Recorded information:
· · ·

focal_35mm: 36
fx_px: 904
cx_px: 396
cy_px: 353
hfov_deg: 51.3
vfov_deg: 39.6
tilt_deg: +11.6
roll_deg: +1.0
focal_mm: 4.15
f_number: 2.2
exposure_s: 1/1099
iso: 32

· · ·

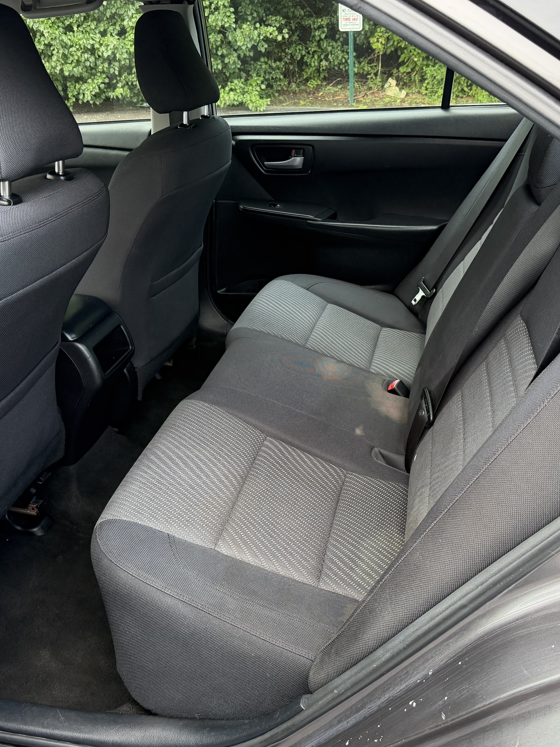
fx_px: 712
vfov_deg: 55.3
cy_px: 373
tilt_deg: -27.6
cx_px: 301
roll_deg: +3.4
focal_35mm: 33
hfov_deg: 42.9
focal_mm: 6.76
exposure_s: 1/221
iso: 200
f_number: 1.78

· · ·

Instructions for the task:
The stretch of entries above that starts with the line containing "vfov_deg: 55.3" and goes on through the line containing "f_number: 1.78" is to be transcribed exactly, and no other line is to be transcribed.

Solution for this task:
vfov_deg: 55.3
cy_px: 373
tilt_deg: -27.6
cx_px: 301
roll_deg: +3.4
focal_35mm: 33
hfov_deg: 42.9
focal_mm: 6.76
exposure_s: 1/221
iso: 200
f_number: 1.78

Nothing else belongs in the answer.